The King of Comedy (Film Review): Scorsese’s Satirical Masterpiece
In his underrated comedy thriller The King of Comedy, Martin Scorsese offers an astute commentary on celebrity culture.
When you ask someone to identify Martin Scorsese’s best film, you’ll often be met with the answer Taxi Driver (1976), Raging Bull (1980), or GoodFellas (1990). Although these titles are essential to not only his career, but the history of film as whole, it is my opinion that one Scorsese title has slipped through the cracks. Scorsese’s 1982 picture The King of Comedy sees the return of Robert De Niro in their fifth collaboration. This time, De Niro plays fantasist and aspiring comedian Rupert Pupkin, who will stop at nothing to follow in the footsteps of his idol Jerry Langford (Jerry Lewis).
Where The Wolf of Wall Street (2013) is easily marketable as a comedy, and Shutter Island (2010) as a thriller, The King of Comedy teeters somewhere in between. This fact may have been at the core of the film’s initial criticisms, as its refusal to be tethered to one genre left audiences of Mean Streets (1973) and Taxi Driver flailing. But for me, this quirky crime story results in one of Scorsese’s most palatable films to date.
The King of Comedy relies heavily on De Niro’s dialogue, which is energetic and unrelenting throughout, although it’s clear that, behind his charisma and forceful charm, Pupkin’s existence is an isolated one. The only peek at his home reveals cardboard cut-outs he can perform to and an always looming, but never present mother. It’s no wonder, then, that Pupkin’s entire personality reads like a caricature forged from the screen, with Rupert himself unable to tell the difference between what’s on television and what’s real-life. Scorsese inserts us into Rupert’s psyche by flitting between scenes of fantasy and actuality, and as the plot progresses, we’re not sure which is which.
De Niro is joined on-screen by Sandra Bernhard, who plays the equally unhinged Masha. The pair seem to despise one another’s company but must work together in their plight to win Jerry Langford’s affections. What comes as a result are scenes akin to slapstick comedy sketches, with Rupert and Masha fitting together like two puzzle pieces that belong on opposite sides of the finished picture.
The casting of Jerry Lewis as TV personality and comedian Jerry Langford was no accident. The late Jerry Lewis, known for his slapstick humour in film, television, stage, and radio, was often referred to as, would you believe it, ‘The King of Comedy.’ Here, Lewis’ trademarks are undetectable, and the fictional Langford presents himself as a passive man, disillusioned with the world of fame. This depiction of the immortalised celebrity, heightened by Pupkin’s adoration of what is essentially a fictional character, satirises celebrity culture in a way that is still relevant today.

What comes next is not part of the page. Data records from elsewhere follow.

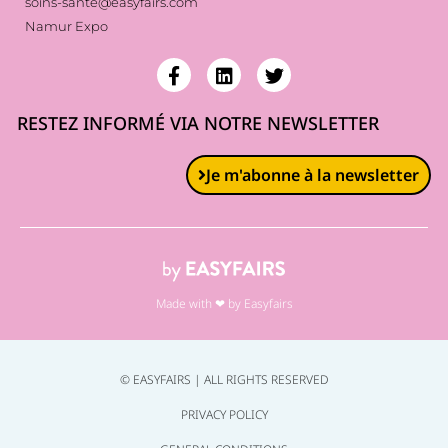
soins-sante@easyfairs.com
Namur Expo
RESTEZ INFORMÉ VIA NOTRE NEWSLETTER
Je m'abonne à la newsletter
Made with ❤ by Easyfairs
© EASYFAIRS | ALL RIGHTS RESERVED
PRIVACY POLICY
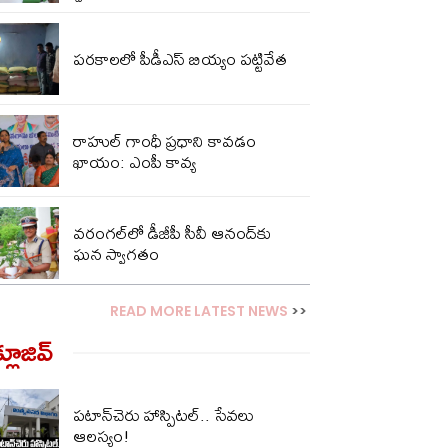
పరకాలలో పీడీఎస్‌ బియ్యం పట్టివేత
రాహుల్ గాంధీ ప్రధాని కావడం
ఖాయం: ఎంపీ కావ్య
వరంగల్‌లో డీజీపీ సీవీ ఆనంద్‌కు
ఘన స్వాగతం
READ MORE LATEST NEWS
>>
్లూజివ్‌
పటాన్‌చెరు హాస్పిటల్.. సేవలు
ఆలస్యం!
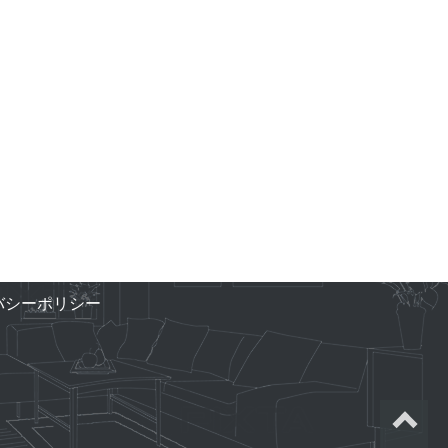
バシーポリシー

This fever dream film is aided by cinematographer Fred Schuler’s ability to bring Scorsese’s vision to life. The striking imagery includes Pupkin’s home, that looks like a makeshift set of a television show. The camera is used to immerse both Rupert and the viewer in this simulated theatre. New York City acts once again as the backdrop to Scorsese’s narrative, and with Schuler’s touch, the metropolis completely dwarfs Pupkin to make his dreams seem even harder to achieve.

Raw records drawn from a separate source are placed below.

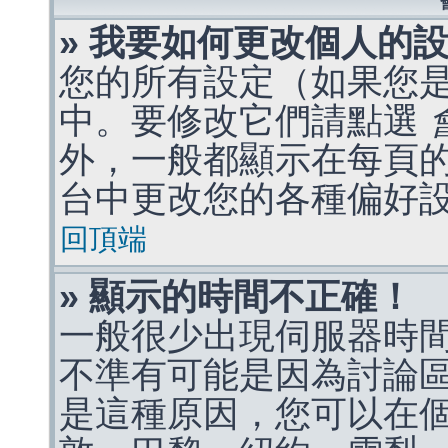
» 我要如何更改個人的
您的所有設定（如果您
中。要修改它們請點選
外，一般都顯示在每頁
台中更改您的各種偏好
回頂端
» 顯示的時間不正確！
一般很少出現伺服器時
不準有可能是因為討論
是這種原因，您可以在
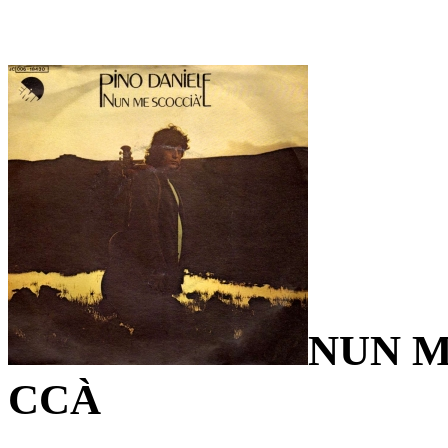
NUN ME
CCÀ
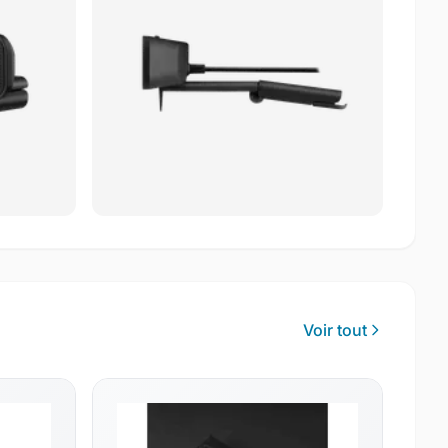
Voir tout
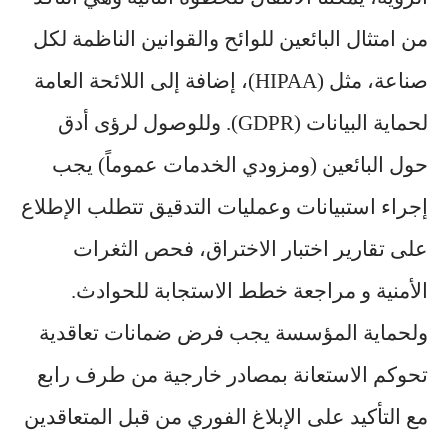
من امتثال البائعين للوائح والقوانين الناظمة لكل
صناعة، مثل (
HIPAA
)، إضافة إلى اللائحة العامة
لحماية البيانات (GDPR). وللوصول لرؤى أدق
حول البائعين (ومزودي الخدمات عموماً) يجب
إجراء استبيانات وعمليات التدقيق تتطلب الإطلاع
على تقارير اختبار الاختراق، فحص الثغرات
الأمنية و مراجعة خطط الاستجابة للحوادث.
ولحماية المؤسسة يجب فرض ضمانات تعاقدية
تحوكم الاستعانة بمصادر خارجية من طرف رابع
مع التأكيد على الإبلاغ الفوري من قبل المتعاقدين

Although it’s not one of Scorsese’s best-received films, The King of Comedy does have its own legacy. In 2019, director Todd Phillips paid homage to the film in his award-winning DC villain origin story Joker. Phillips even went so far as to cast Robert De Niro in essentially the same role that Jerry Lewis has here, adding another layer of irony to the plot. Although Joker’s Arthur Fleck (Joaquin Phoenix) and The King of Comedy’s Rupert Pupkin are similar, they do differ on one thing. Arthur Fleck is a tortured soul, ridiculed on television and ostracised even further from society as a result. On the other hand, when Pupkin finally gets to perform on the Jerry Langford show, his jokes are simply mediocre. As viewers, we wait with bated breath for the boos and the awkward silences after each joke, but they never come and Pupkin is received well overall.

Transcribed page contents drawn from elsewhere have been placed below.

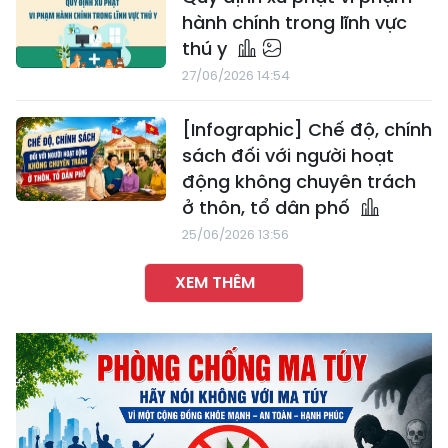
hành chính trong lĩnh vực
thú y
27/06/2026 14:54
[Infographic] Chế độ, chính
sách đối với người hoạt
động không chuyên trách
ở thôn, tổ dân phố
25/06/2026 13:56
XEM THÊM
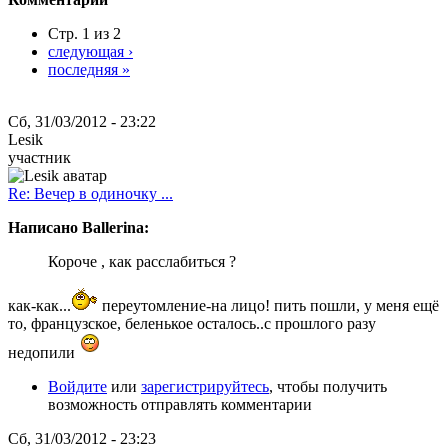
Стр. 1 из 2
следующая ›
последняя »
Сб, 31/03/2012 - 23:22
Lesik
участник
Re: Вечер в одиночку ...
Написано Ballerina:
Короче , как расслабиться ?
как-как...
переутомление-на лицо! пить пошли, у меня ещё
то, французское, беленькое осталось..с прошлого разу
недопили
Войдите
или
зарегистрируйтесь
, чтобы получить
возможность отправлять комментарии
Сб, 31/03/2012 - 23:23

In this way, Pupkin is humanised, as we see he is neither dissimilar to the revered Jerry Langford nor is he unlike us. For the duration of the film, it has been easy to distance ourselves from Pupkin, as we presume he is a terrible comic who will never have success. But his mediocrity humbles us, revealing Pupkin as just another person with aspirations. This revelation leaves the viewer perplexed as the film concludes with ambiguity, Scorsese leaving it up to you to decide how Pupkin’s story ends. Did he really reach fame or is it all just an extension of his fabricated reality?
So, The King of Comedy might not be everyone’s top Scorsese pick, but I still believe it’s one of his most underrated works. It may be somewhat lighter in tone but is still packed full of quintessential Scorsese elements which also makes it perfect for anyone wanting to dip their toes into Scorsese’s filmography for the first time.
The King of Comedy is now available to watch on digital and on demand.